# HKU QIDS 2023 Quantitative Investment Competition: Preprocess

## Init Config

In [11]:
import pandas as pd
import copy
import warnings

from sklearn.preprocessing import StandardScaler
from sklearn.model_selection import train_test_split

warnings.filterwarnings("ignore")

In [12]:
seed = 257248
stock_num = 54
train_day_num_total = 1000
train_day_num = 1000 - 2
test_day_num = 700
timeslot_num = 50

In [13]:
calc_mean = lambda df: df.mean(axis=0)
calc_max = lambda df: df.max(axis=0)
calc_min = lambda df: df.min(axis=0)
calc_std = lambda df: df.std(axis=0)
calc_add = lambda df1, df2: df1 + df2
calc_diff = lambda df1, df2: df1 - df2
calc_prod = lambda df1, df2: df1 * df2
calc_div = lambda df1, df2: df1 / df2

In [14]:
def preprocess(fun, mar, ret=None):
    fun["stock_id"] = fun["date_time"].apply(lambda x: x.split("d")[0][1:]).astype("int")
    fun["day"] = fun["date_time"].apply(lambda x: x.split("d")[1][:]).astype("int")
    fun = fun.sort_values(by=["stock_id", "day"])
    na_fun = fun.loc[fun["day"].isin([999, 1000])]
    fun = fun.drop(na_fun.index, axis=0).reset_index(drop=True)
    na_fun = na_fun.reset_index(drop=True)

    mar["stock_id"] = mar["date_time"].apply(lambda x: x.split("d")[0][1:]).astype("int")
    mar["day"] = mar["date_time"].apply(lambda x: x.split("d")[1].split("p")[0]).astype("int")
    mar["time"] = mar["date_time"].apply(lambda x: x.split("p")[1]).astype("int")
    mar = mar.sort_values(by=["stock_id", "day", "time"]).reset_index(drop=True)
    na_mar = mar.loc[mar["day"].isin([999, 1000])]
    mar = mar.drop(na_mar.index, axis=0).reset_index(drop=True)
    na_mar = na_mar.reset_index(drop=True)

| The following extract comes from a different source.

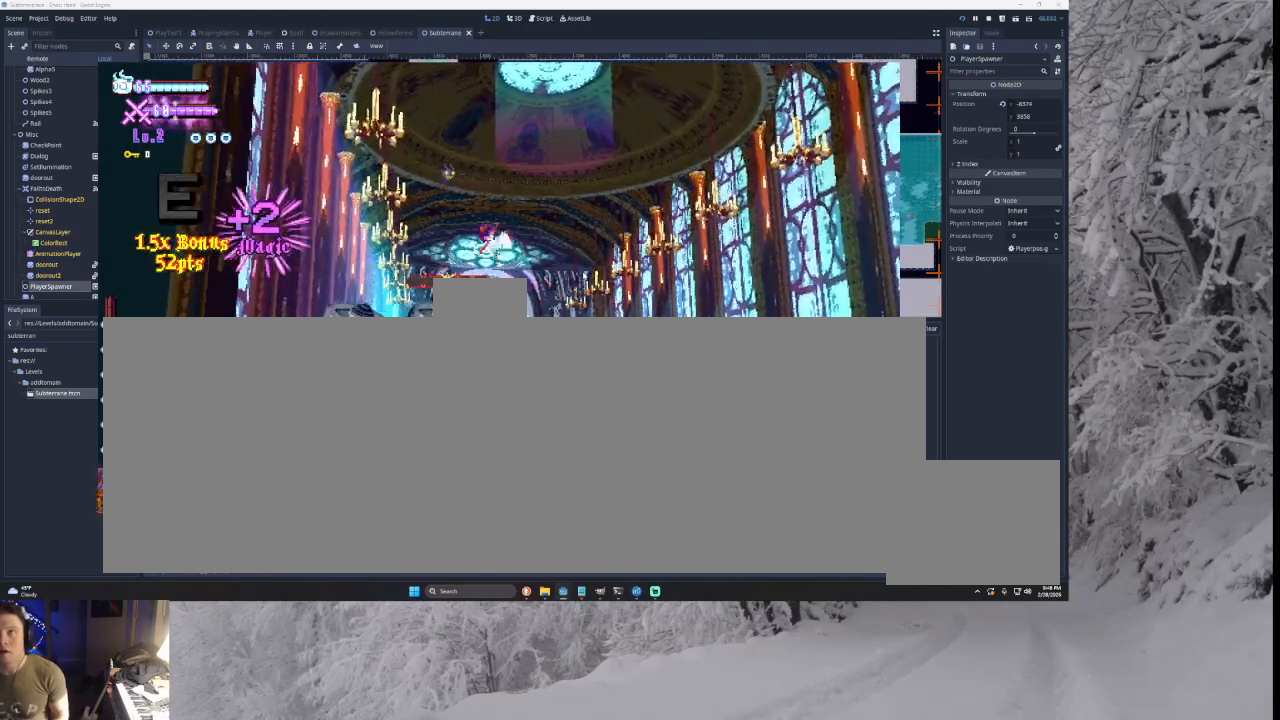
{"buttons": [], "left_stick": "right", "right_stick": "center", "events": [[33, "right_stick", "down"], [200, "right_stick", "center"]]}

    combined = copy.deepcopy(fun)
    if ret is not None:
        ret["stock_id"] = ret["date_time"].apply(lambda x: x.split("d")[0][1:]).astype("int")
        ret["day"] = ret["date_time"].apply(lambda x: x.split("d")[1][:]).astype("int")
        ret = ret.sort_values(by=["stock_id", "day"]).reset_index(drop=True)
        combined["return"] = ret["return"]
        day_num = train_day_num
    else:
        day_num = test_day_num

    mar_summary = []
    start = 0
    for stock in range(stock_num):
        end = start + day_num * timeslot_num
        stock_info = mar.iloc[start:end, :]
        day_start = 0
        for day in range(day_num):
            day_end = day_start + timeslot_num
            stock_info_per_day = stock_info.iloc[day_start:day_end, :]
            mar_summary.append([
                calc_mean(stock_info_per_day["open"]),
                calc_mean(stock_info_per_day["close"]),
                calc_mean(stock_info_per_day["high"]),
                calc_mean(stock_info_per_day["low"]),
                calc_mean(stock_info_per_day["volume"]),
                calc_mean(stock_info_per_day["money"]),
                calc_max(stock_info_per_day["high"]),
                calc_max(stock_info_per_day["volume"]),
                calc_max(stock_info_per_day["money"]),
                calc_min(stock_info_per_day["low"]),
                calc_max(calc_div(calc_diff(stock_info_per_day["close"], stock_info_per_day["open"]), stock_info_per_day["open"])),
                calc_max(calc_div(calc_diff(stock_info_per_day["high"], stock_info_per_day["low"]), stock_info_per_day["open"])),
            ])
            day_start = day_end
        start = end
    cols = [
        "open_mean",
        "close_mean",
        "high_mean",
        "low_mean",
        "volume_mean",
        "money_mean",
        "high_max",
        "volume_max",
        "money_max",
        "low_min",
        "price_diff",
        "price_diff_max",
    ]
    mar_summary = pd.DataFrame(mar_summary, columns=cols)
    combined = pd.concat([combined, mar_summary], axis=1)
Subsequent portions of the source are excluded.